[This article belongs to Volume - 54, Issue - 02]
Gongcheng Kexue Yu Jishu/Advanced Engineering Science
Journal ID : AES-28-10-2022-372

Title : AD_NET: AN EFFICIENT ENSEMBLE MODEL FOR CLASSIFICATION AND RECOGNITION OF ALZHEIMER'S DISEASES USING MRI IMAGES
M.Rajendiran1, Dr.K.P. Sanal Kumar2,Dr.S.Anu H Nair3

Abstract :

Alzheimer's disease (AD) is a leading cause of dementia and other forms of cognitive decline in the elderly and middle-aged, and the rising prevalence of the illness will place a strain on healthcare systems.
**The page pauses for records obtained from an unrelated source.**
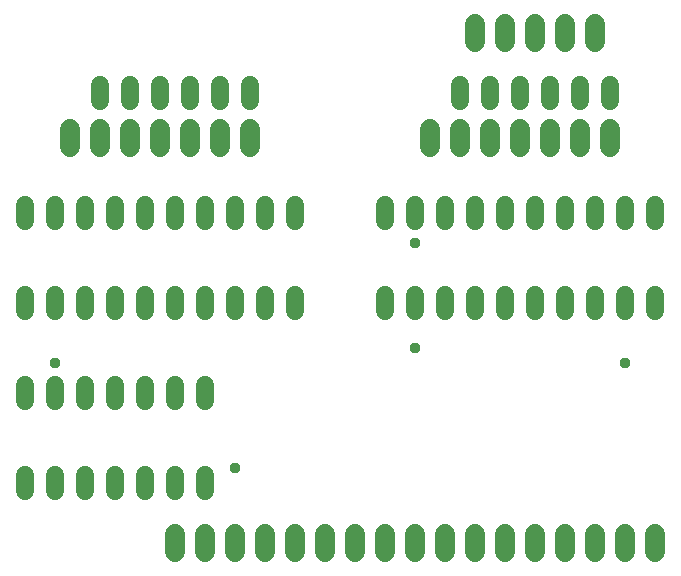
<source format=gbr>
G04 EAGLE Gerber RS-274X export*
G75*
%MOMM*%
%FSLAX34Y34*%
%LPD*%
%INSoldermask Top*%
%IPPOS*%
%AMOC8*
5,1,8,0,0,1.08239X$1,22.5*%
G01*
%ADD10C,1.524000*%
%ADD11C,1.727200*%
%ADD12C,0.959600*%


D10*
X88900Y425196D02*
X88900Y438404D01*
X114300Y438404D02*
X114300Y425196D01*
X139700Y425196D02*
X139700Y438404D01*
X165100Y438404D02*
X165100Y425196D01*
X190500Y425196D02*
X190500Y438404D01*
X215900Y438404D02*
X215900Y425196D01*
X393700Y425196D02*
X393700Y438404D01*
X419100Y438404D02*
X419100Y425196D01*
X444500Y425196D02*
X444500Y438404D01*
X469900Y438404D02*
X469900Y425196D01*
X495300Y425196D02*
X495300Y438404D01*
X520700Y438404D02*
X520700Y425196D01*
X558800Y336804D02*
X558800Y323596D01*
X533400Y323596D02*
X533400Y336804D01*
X406400Y336804D02*
X406400Y323596D01*
X381000Y323596D02*
X381000Y336804D01*
X508000Y336804D02*
X508000Y323596D01*
X482600Y323596D02*
X482600Y336804D01*
X431800Y336804D02*
X431800Y323596D01*
X457200Y323596D02*
X457200Y336804D01*
X355600Y336804D02*
X355600Y323596D01*
X330200Y323596D02*
X330200Y336804D01*
X330200Y260604D02*
X330200Y247396D01*
X355600Y247396D02*
X355600Y260604D01*
X381000Y260604D02*
X381000Y247396D01*
X406400Y247396D02*
X406400Y260604D01*
X431800Y260604D02*
X431800Y247396D01*
X457200Y247396D02*
X457200Y260604D01*
X482600Y260604D02*
X482600Y247396D01*
X508000Y247396D02*
X508000Y260604D01*
X533400Y260604D02*
X533400Y247396D01*
X558800Y247396D02*
X558800Y260604D01*
X177800Y184404D02*
X177800Y171196D01*
X152400Y171196D02*
X152400Y184404D01*
X25400Y184404D02*
X25400Y171196D01*
X25400Y108204D02*
X25400Y94996D01*
X127000Y171196D02*
X127000Y184404D01*
X101600Y184404D02*
X101600Y171196D01*
X50800Y171196D02*
X50800Y184404D01*
X76200Y184404D02*
X76200Y171196D01*
X50800Y108204D02*
X50800Y94996D01*
X76200Y94996D02*
X76200Y108204D01*
X101600Y108204D02*
X101600Y94996D01*
X127000Y94996D02*
X127000Y108204D01*
X152400Y108204D02*
X152400Y94996D01*
X177800Y94996D02*
X177800Y108204D01*
X254000Y323596D02*
X254000Y336804D01*
X228600Y336804D02*
X228600Y323596D01*
X101600Y323596D02*
X101600Y336804D01*
X76200Y336804D02*
X76200Y323596D01*
X203200Y323596D02*
X203200Y336804D01*
X177800Y336804D02*
X177800Y323596D01*
X127000Y323596D02*
X127000Y336804D01*
X152400Y336804D02*
X152400Y323596D01*
X50800Y323596D02*
X50800Y336804D01*
X25400Y336804D02*
X25400Y323596D01*
X25400Y260604D02*
X25400Y247396D01*
X50800Y247396D02*
X50800Y260604D01*
X76200Y260604D02*
X76200Y247396D01*
X101600Y247396D02*
X101600Y260604D01*
X127000Y260604D02*
X127000Y247396D01*
X152400Y247396D02*
X152400Y260604D01*
X177800Y260604D02*
X177800Y247396D01*
X203200Y247396D02*
X203200Y260604D01*
X228600Y260604D02*
X228600Y247396D01*
X254000Y247396D02*
X254000Y260604D01*
D11*
X152400Y58420D02*
X152400Y43180D01*
X177800Y43180D02*
X177800Y58420D01*
X203200Y58420D02*
X203200Y43180D01*
X228600Y43180D02*
X228600Y58420D01*
X254000Y58420D02*
X254000Y43180D01*
X279400Y43180D02*
X279400Y58420D01*
X304800Y58420D02*
X304800Y43180D01*
X330200Y43180D02*
X330200Y58420D01*
X355600Y58420D02*
X355600Y43180D01*
X381000Y43180D02*
X381000Y58420D01*
X406400Y58420D02*
X406400Y43180D01*
X431800Y43180D02*
X431800Y58420D01*
X457200Y58420D02*
X457200Y43180D01*
X482600Y43180D02*
X482600Y58420D01*
X508000Y58420D02*
X508000Y43180D01*
X533400Y43180D02*
X533400Y58420D01*
X558800Y58420D02*
X558800Y43180D01*
X406400Y474980D02*
X406400Y490220D01*
X431800Y490220D02*
X431800Y474980D01*
X457200Y474980D02*
X457200Y490220D01*
X482600Y490220D02*
X482600Y474980D01*
X508000Y474980D02*
X508000Y490220D01*
X368300Y401320D02*
X368300Y386080D01*
X393700Y386080D02*
X393700Y401320D01*
X419100Y401320D02*
X419100Y386080D01*
X444500Y386080D02*
X444500Y401320D01*
X469900Y401320D02*
X469900Y386080D01*
X495300Y386080D02*
X495300Y401320D01*
X520700Y401320D02*
X520700Y386080D01*
X63500Y386080D02*
X63500Y401320D01*
X88900Y401320D02*
X88900Y386080D01*
X114300Y386080D02*
X114300Y401320D01*
X139700Y401320D02*
X139700Y386080D01*
X165100Y386080D02*
X165100Y401320D01*
X190500Y401320D02*
X190500Y386080D01*
X215900Y386080D02*
X215900Y401320D01*
D12*
X203200Y114300D03*
X50800Y203200D03*
X533400Y203200D03*
X355600Y215900D03*
X355600Y304800D03*
M02*

</source>
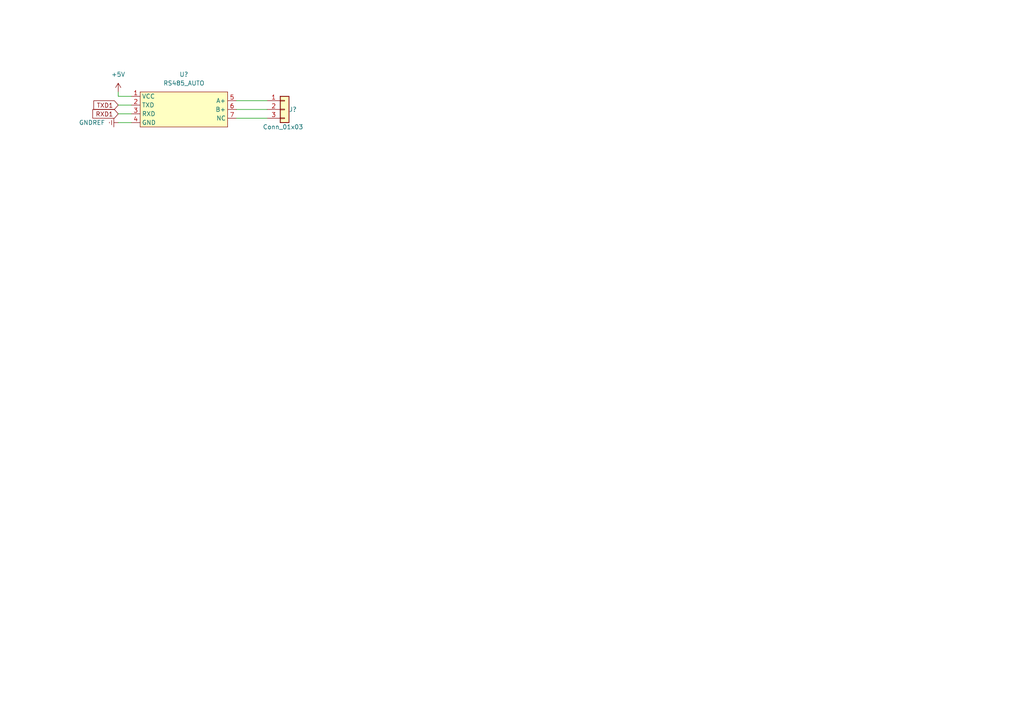
<source format=kicad_sch>
(kicad_sch (version 20211123) (generator eeschema)

  (uuid 1987bce6-4c04-4e2f-80dc-46c29bcdded6)

  (paper "A4")

  


  (wire (pts (xy 68.58 29.21) (xy 77.47 29.21))
    (stroke (width 0) (type default) (color 0 0 0 0))
    (uuid 1dd89adb-4a75-44c6-99cb-60eaef8b6749)
  )
  (wire (pts (xy 68.58 34.29) (xy 77.47 34.29))
    (stroke (width 0) (type default) (color 0 0 0 0))
    (uuid 2281f4d6-9a4b-48d3-ac8a-aa2cdd8eeadb)
  )
  (wire (pts (xy 68.58 31.75) (xy 77.47 31.75))
    (stroke (width 0) (type default) (color 0 0 0 0))
    (uuid 44e4fbd7-ed0b-473d-b8ca-450fdfed6577)
  )
  (wire (pts (xy 34.29 33.02) (xy 38.1 33.02))
    (stroke (width 0) (type default) (color 0 0 0 0))
    (uuid 8854a6c7-6672-40a0-bd0a-eadc727a9755)
  )
  (wire (pts (xy 34.29 27.94) (xy 38.1 27.94))
    (stroke (width 0) (type default) (color 0 0 0 0))
    (uuid a55f1d75-02b1-4ff7-a491-a44bbe30cc12)
  )
  (wire (pts (xy 34.29 35.56) (xy 38.1 35.56))
    (stroke (width 0) (type default) (color 0 0 0 0))
    (uuid aba9ffd1-4da8-4512-9280-b13aaaeebbc9)
  )
  (wire (pts (xy 34.29 30.48) (xy 38.1 30.48))
    (stroke (width 0) (type default) (color 0 0 0 0))
    (uuid c6bed60d-48f8-48a7-ae02-1ed171b8c165)
  )
  (wire (pts (xy 34.29 26.67) (xy 34.29 27.94))
    (stroke (width 0) (type default) (color 0 0 0 0))
    (uuid f8e96fc0-8032-4ff1-895d-ac908bec8317)
  )

  (global_label "TXD1" (shape input) (at 34.29 30.48 180) (fields_autoplaced)
    (effects (font (size 1.27 1.27)) (justify right))
    (uuid 9ea4fc39-73b3-4a6d-bbf2-a235bbcc7eb8)
    (property "Intersheet References" "${INTERSHEET_REFS}" (id 0) (at 27.2202 30.5594 0)
      (effects (font (size 1.27 1.27)) (justify left) hide)
    )
  )
  (global_label "RXD1" (shape input) (at 34.29 33.02 180) (fields_autoplaced)
    (effects (font (size 1.27 1.27)) (justify right))
    (uuid f8fc777c-1d1b-4c77-a5d2-477ff07809c7)
    (property "Intersheet References" "${INTERSHEET_REFS}" (id 0) (at 26.9179 33.0994 0)
      (effects (font (size 1.27 1.27)) (justify left) hide)
    )
  )

  (symbol (lib_id "M3SYMBOL:RS485_AUTO") (at 52.07 33.02 0) (unit 1)
    (in_bom yes) (on_board yes) (fields_autoplaced)
    (uuid a29e2ea2-aa7f-4536-95f7-ee0c55a5b495)
    (property "Reference" "U?" (id 0) (at 53.34 21.59 0))
    (property "Value" "RS485_AUTO" (id 1) (at 53.34 24.13 0))
    (property "Footprint" "M3FOOTPRINT:RS485_AUTO_SMD" (id 2) (at 53.34 38.1 0)
      (effects (font (size 1.27 1.27)) hide)
    )
    (property "Datasheet" "" (id 3) (at 52.07 33.02 0)
      (effects (font (size 1.27 1.27)) hide)
    )
    (pin "1" (uuid e654b3bd-61ea-497e-a9b5-121d918ac23a))
    (pin "2" (uuid 66b17715-112c-4c5e-92be-1d85358d4228))
    (pin "3" (uuid fbfda269-404b-439c-b505-91fc55c4edda))
    (pin "4" (uuid 1455ba0e-956f-4d70-95ac-077c0d4c3466))
    (pin "5" (uuid 0fffb0d6-96b2-4c16-bdec-e017ac212a91))
    (pin "6" (uuid 07fb82a2-11ee-4410-82f3-a452149d6f2d))
    (pin "7" (uuid 0e2ed559-57e0-4620-b425-9b4b76585cb8))
  )

  (symbol (lib_id "Connector_Generic:Conn_01x03") (at 82.55 31.75 0) (unit 1)
    (in_bom yes) (on_board yes)
    (uuid a9ac2b32-f928-470a-a0d4-bd2668d35c95)
    (property "Reference" "J?" (id 0) (at 83.82 31.75 0)
      (effects (font (size 1.27 1.27)) (justify left))
    )
    (property "Value" "Conn_01x03" (id 1) (at 76.2 36.83 0)
      (effects (font (size 1.27 1.27)) (justify left))
    )
    (property "Footprint" "TerminalBlock_Phoenix:TerminalBlock_Phoenix_MKDS-1,5-3-5.08_1x03_P5.08mm_Horizontal" (id 2) (at 82.55 31.75 0)
      (effects (font (size 1.27 1.27)) hide)
    )
    (property "Datasheet" "~" (id 3) (at 82.55 31.75 0)
      (effects (font (size 1.27 1.27)) hide)
    )
    (pin "1" (uuid 0211c4b6-224f-4e48-be26-f07c5894325c))
    (pin "2" (uuid e28bef36-bb89-40e6-bc9c-4da1ba5cbb13))
    (pin "3" (uuid 0257fd6d-5584-4f84-a93d-c492404c2e90))
  )

  (symbol (lib_id "power:GNDREF") (at 34.29 35.56 270) (unit 1)
    (in_bom yes) (on_board yes) (fields_autoplaced)
    (uuid b62ceed6-1099-4de9-8600-07e0c16ea719)
    (property "Reference" "#PWR?" (id 0) (at 27.94 35.56 0)
      (effects (font (size 1.27 1.27)) hide)
    )
    (property "Value" "GNDREF" (id 1) (at 30.48 35.5599 90)
      (effects (font (size 1.27 1.27)) (justify right))
    )
    (property "Footprint" "" (id 2) (at 34.29 35.56 0)
      (effects (font (size 1.27 1.27)) hide)
    )
    (property "Datasheet" "" (id 3) (at 34.29 35.56 0)
      (effects (font (size 1.27 1.27)) hide)
    )
    (pin "1" (uuid 54cee9cc-3133-4247-a1c0-d5bfec92a2b0))
  )

  (symbol (lib_id "power:+5V") (at 34.29 26.67 0) (unit 1)
    (in_bom yes) (on_board yes) (fields_autoplaced)
    (uuid cfb3ca46-1f7a-48b7-ae9b-8f19671dab48)
    (property "Reference" "#PWR?" (id 0) (at 34.29 30.48 0)
      (effects (font (size 1.27 1.27)) hide)
    )
    (property "Value" "+5V" (id 1) (at 34.29 21.59 0))
    (property "Footprint" "" (id 2) (at 34.29 26.67 0)
      (effects (font (size 1.27 1.27)) hide)
    )
    (property "Datasheet" "" (id 3) (at 34.29 26.67 0)
      (effects (font (size 1.27 1.27)) hide)
    )
    (pin "1" (uuid bb72b35d-9d9f-46f2-833f-58de09847b6c))
  )
)

</source>
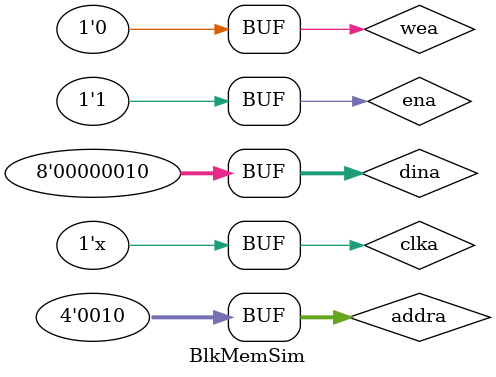
<source format=v>
module BlkMemSim();
  reg clka = 0, ena = 1, wea;
  reg [3:0] addra;
  reg [7:0] dina;
  wire [7:0] douta;

  always #5 clka <= ~clka;

  BlkMem blkmem(.clka(clka), .ena(ena), .wea(wea), .addra(addra), .dina(dina), .douta(douta));

  initial begin
    wea = 1;
    addra = 0;
    dina = 0;
    #20;
    wea = 1;
    addra = 1;
    dina = 1;
    #20;
    wea = 1;
    addra = 2;
    dina = 2;
    #50;
    wea = 0;
    addra = 0;
    #20;
    wea = 0;
    addra = 1;
    #20;
    wea = 0;
    addra = 2;
    #20;
  end
endmodule

</source>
Due to its rapidly ageing population, China now has more Alzheimer's disease patients than any other country. Therefore, it is of paramount importance to find a way to make an early and accurate diagnosis of Alzheimer's disease and to take effective action. Also over the last few decades, many automated technologies and approaches have been created for the diagnosis of Alzheimer's disease (AD). In order to mitigate the condition's effect on the patient's mental health, there are diagnostic strategies that prioritise speed, precision, and early detection machine learning and deep learning have significantly improved the diagnostic performance of medical imaging systems for Alzheimer's disease. However, the existence of highly correlated anatomical features of the brain poses a significant challenge to multi-class categorization. Nevertheless, the vast majority of deep learning models fail to deliver acceptable results in real-world situations. So in order to tackle this situation, we have built an ensemble classifier to improve Deep CNN's learning outcomes by fusing two models, CNN and VGG-16, into a single model. Based on OASIS dataset, we've gathered 8,980 MRI images to test our suggested technique. According to our research, we have observed that an ensemble based model (CNN+VGG-16 Net) outperforms individual deep learning models (Traditional CNN and VGG-16 Net).